Dealing with Loss-Making SIPs

Ninad Ramdasi / 11 Jul 2024/ Categories: Cover Stories, DSIJ_Magazine_Web, DSIJMagazine_App, MF - Cover Story, Mutual Fund

Dealing with Loss-Making SIPs

Despite diligently investing in mutual funds via regular SIPs with honesty and consistency, investors may still encounter negative returns. In such situations, it’s crucial for investors to understand the underlying factors leading to negative returns and take necessary steps. Rakesh Deshmukh takes a closer look at this scenario 

Despite diligently investing in mutual funds via regular SIPs with honesty and consistency, investors may still encounter negative returns. In such situations, it’s crucial for investors to understand the underlying factors leading to negative returns and take necessary steps. Rakesh Deshmukh takes a closer look at this scenario 

Have you ever experienced buying a product, such as an electronic gadget or a mobile phone, for around ₹50,000, only to find it later available at a discounted price of, say, ₹45,000? It’s a common occurrence where items purchased at one price are subsequently found at lower prices.

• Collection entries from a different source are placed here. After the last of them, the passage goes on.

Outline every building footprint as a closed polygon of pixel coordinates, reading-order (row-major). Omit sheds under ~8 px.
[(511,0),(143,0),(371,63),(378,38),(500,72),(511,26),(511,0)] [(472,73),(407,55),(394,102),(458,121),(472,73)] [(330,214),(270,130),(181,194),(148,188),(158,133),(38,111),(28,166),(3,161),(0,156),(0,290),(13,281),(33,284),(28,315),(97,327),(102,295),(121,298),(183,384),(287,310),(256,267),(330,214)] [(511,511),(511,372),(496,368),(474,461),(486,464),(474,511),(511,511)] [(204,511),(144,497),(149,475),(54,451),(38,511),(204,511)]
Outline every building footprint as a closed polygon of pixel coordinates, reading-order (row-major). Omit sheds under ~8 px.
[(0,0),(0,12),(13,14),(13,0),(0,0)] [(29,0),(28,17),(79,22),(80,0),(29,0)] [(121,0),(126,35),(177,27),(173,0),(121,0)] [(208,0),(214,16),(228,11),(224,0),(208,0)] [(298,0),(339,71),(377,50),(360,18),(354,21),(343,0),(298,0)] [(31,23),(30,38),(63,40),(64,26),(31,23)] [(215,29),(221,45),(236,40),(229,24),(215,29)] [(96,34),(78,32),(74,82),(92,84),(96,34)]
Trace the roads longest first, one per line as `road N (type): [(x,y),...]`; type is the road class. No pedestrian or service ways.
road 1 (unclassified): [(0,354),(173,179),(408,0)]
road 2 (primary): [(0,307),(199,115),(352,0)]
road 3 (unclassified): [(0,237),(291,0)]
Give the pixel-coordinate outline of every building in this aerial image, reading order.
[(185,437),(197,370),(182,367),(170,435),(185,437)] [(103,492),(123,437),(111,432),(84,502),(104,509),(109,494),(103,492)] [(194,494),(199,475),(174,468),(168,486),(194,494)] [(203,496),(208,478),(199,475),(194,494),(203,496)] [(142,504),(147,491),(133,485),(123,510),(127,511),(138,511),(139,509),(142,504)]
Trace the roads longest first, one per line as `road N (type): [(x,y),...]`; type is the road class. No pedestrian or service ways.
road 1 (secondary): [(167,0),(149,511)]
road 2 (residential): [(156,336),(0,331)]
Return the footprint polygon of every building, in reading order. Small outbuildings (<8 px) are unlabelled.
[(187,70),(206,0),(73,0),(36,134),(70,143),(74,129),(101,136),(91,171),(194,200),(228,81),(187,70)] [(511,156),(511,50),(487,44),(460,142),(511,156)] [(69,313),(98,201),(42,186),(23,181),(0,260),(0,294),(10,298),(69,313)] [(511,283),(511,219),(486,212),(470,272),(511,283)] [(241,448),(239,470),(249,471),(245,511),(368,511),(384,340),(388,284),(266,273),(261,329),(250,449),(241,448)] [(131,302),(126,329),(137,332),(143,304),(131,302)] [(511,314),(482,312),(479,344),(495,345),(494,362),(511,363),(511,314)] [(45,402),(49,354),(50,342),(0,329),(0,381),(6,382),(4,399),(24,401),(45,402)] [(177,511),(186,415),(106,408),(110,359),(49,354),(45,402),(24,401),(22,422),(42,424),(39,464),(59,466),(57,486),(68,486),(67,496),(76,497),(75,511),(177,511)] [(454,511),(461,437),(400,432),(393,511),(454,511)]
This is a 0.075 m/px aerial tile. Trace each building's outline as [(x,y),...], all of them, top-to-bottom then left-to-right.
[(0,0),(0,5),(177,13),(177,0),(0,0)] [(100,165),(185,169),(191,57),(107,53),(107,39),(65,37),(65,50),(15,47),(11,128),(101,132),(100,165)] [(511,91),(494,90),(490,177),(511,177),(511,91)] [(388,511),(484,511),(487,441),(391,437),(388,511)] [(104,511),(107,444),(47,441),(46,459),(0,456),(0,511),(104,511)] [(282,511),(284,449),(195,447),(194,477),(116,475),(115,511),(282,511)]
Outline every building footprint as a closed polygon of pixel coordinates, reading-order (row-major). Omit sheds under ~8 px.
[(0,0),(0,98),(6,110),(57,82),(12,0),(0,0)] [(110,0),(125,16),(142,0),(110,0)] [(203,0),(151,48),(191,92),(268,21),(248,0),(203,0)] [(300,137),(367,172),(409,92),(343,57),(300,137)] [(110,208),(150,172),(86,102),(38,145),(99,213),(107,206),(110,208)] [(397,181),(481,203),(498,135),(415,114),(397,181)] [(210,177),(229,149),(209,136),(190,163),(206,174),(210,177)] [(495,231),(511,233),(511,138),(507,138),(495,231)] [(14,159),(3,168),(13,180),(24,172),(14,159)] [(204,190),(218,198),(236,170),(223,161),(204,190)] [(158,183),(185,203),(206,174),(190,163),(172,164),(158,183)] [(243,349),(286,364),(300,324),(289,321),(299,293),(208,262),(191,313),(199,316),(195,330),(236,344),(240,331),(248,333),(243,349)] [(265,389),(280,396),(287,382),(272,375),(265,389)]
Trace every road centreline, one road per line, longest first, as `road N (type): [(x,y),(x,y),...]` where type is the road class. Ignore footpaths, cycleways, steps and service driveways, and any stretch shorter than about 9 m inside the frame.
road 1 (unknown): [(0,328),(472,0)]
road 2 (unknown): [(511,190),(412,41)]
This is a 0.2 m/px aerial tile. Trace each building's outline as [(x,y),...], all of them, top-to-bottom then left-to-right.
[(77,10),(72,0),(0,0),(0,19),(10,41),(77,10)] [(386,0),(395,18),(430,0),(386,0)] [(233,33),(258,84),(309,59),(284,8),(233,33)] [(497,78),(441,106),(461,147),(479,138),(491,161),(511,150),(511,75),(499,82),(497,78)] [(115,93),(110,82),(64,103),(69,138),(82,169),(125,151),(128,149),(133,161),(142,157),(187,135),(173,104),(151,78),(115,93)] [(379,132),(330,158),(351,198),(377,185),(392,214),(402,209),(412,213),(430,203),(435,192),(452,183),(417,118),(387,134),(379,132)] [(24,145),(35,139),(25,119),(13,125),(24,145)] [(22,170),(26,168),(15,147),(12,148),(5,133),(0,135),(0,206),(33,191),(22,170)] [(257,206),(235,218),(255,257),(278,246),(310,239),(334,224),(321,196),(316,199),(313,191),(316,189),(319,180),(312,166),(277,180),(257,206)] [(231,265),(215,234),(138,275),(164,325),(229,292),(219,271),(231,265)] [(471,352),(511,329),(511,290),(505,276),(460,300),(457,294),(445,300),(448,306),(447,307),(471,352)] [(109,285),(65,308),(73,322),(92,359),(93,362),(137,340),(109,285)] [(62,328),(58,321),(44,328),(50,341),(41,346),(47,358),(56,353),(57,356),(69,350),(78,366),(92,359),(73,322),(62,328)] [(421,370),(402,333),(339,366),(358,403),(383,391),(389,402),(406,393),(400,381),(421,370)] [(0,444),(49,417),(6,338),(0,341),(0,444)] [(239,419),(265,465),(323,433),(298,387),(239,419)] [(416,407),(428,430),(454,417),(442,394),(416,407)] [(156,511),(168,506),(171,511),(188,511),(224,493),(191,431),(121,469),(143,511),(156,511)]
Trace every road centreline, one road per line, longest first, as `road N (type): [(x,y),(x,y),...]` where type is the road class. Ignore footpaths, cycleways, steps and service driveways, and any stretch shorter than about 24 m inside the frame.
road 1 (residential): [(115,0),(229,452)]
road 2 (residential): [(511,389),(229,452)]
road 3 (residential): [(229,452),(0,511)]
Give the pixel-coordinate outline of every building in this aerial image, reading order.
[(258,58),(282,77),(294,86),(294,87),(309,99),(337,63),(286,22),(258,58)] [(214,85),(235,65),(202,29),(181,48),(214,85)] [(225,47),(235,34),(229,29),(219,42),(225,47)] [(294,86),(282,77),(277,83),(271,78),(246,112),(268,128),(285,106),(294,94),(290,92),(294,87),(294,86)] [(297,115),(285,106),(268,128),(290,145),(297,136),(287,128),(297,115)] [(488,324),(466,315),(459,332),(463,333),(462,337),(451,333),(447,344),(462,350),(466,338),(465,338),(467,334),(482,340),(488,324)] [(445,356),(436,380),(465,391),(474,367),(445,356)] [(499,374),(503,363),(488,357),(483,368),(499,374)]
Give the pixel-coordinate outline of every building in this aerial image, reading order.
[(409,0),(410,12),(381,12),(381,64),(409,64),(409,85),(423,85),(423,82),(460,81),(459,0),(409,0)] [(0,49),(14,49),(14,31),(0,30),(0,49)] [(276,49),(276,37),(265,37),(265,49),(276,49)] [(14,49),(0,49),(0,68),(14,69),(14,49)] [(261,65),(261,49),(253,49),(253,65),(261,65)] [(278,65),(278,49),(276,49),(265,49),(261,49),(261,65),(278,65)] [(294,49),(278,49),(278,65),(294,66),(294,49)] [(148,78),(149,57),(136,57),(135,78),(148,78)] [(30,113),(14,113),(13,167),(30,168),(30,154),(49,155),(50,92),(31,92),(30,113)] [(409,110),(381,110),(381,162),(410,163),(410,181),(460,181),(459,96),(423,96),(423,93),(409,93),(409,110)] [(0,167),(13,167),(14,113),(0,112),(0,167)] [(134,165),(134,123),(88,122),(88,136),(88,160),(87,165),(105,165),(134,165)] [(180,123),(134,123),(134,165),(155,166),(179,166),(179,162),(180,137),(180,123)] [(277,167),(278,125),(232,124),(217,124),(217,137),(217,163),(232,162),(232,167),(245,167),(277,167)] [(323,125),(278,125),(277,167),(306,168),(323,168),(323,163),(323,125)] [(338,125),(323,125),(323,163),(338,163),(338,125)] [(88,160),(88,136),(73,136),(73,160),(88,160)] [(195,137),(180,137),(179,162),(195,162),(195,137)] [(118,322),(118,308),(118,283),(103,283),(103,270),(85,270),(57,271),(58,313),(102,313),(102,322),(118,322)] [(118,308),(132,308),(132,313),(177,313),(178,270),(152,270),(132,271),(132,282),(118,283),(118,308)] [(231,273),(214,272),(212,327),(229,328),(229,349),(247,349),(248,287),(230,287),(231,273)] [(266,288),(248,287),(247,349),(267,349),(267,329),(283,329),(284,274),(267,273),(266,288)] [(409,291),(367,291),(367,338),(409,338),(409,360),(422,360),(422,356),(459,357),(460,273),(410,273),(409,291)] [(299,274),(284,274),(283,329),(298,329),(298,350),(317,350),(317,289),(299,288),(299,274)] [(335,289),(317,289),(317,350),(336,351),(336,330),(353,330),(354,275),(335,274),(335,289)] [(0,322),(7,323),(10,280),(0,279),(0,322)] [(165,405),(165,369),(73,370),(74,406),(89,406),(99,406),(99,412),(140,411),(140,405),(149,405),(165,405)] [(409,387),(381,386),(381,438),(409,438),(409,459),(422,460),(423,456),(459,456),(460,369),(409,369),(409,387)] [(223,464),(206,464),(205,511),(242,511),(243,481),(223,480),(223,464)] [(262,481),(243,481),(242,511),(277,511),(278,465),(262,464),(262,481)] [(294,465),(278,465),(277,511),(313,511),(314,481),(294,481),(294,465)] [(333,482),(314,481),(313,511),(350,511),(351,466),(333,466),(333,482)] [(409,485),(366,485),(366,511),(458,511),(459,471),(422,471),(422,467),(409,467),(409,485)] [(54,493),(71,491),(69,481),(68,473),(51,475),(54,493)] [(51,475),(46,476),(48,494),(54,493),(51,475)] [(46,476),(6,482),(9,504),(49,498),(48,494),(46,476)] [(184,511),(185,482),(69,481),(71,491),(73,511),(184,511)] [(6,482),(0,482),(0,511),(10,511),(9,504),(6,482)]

Similarly, in the world of financial markets, you might plan to purchase shares of your favourite company, monitoring them closely for a month before buying. However, sometimes after your purchase, the share price drops below your purchase price, resulting in the shares trading at a discounted price compared to what you paid. [EasyDNNnews:PaidContentStart]

Furthermore, a similar situation may arise in your mutual fund investments. For instance, consider having a monthly SIP of ₹5,000 that you started a year ago. Despite 12 months passing, you find that the investment is showing a negative return or that the current investment value has fallen below the total amount invested. When faced with such a scenario, it’s important to pause and carefully consider your options. If you haven’t encountered this situation yet, it’s fortunate, but it’s also an opportunity to educate yourself and prepare for what actions to take if it were to occur. Looking for a strategy directly is not suitable for everyone. Firstly, investors should understand the factors that affect their investments in market-linked instruments such as stocks or mutual funds. 

Understanding the Factors Contributing to Losses in SIP Investments
Before finding any strategies for managing loss-making SIPs, it’s essential to identify the factors that can contribute to losses in SIP investments. SIPs, by nature, involve periodic investments at different market levels, meaning that your investments are not timed to perfection. Various factors can lead to losses, including: 

1) Market Trend - You have probably heard the phrase ‘the trend is your friend’ from many sources. If you started your SIP during a downtrend and that downtrend persisted for a prolonged period, or even if the market entered a consolidation phase thereafter, your SIP might not become profitable or could show negative returns on your investment. Check the current market trend – if it’s falling, it’s possible that your SIPs in mutual funds are showing negative returns or losses on investments. 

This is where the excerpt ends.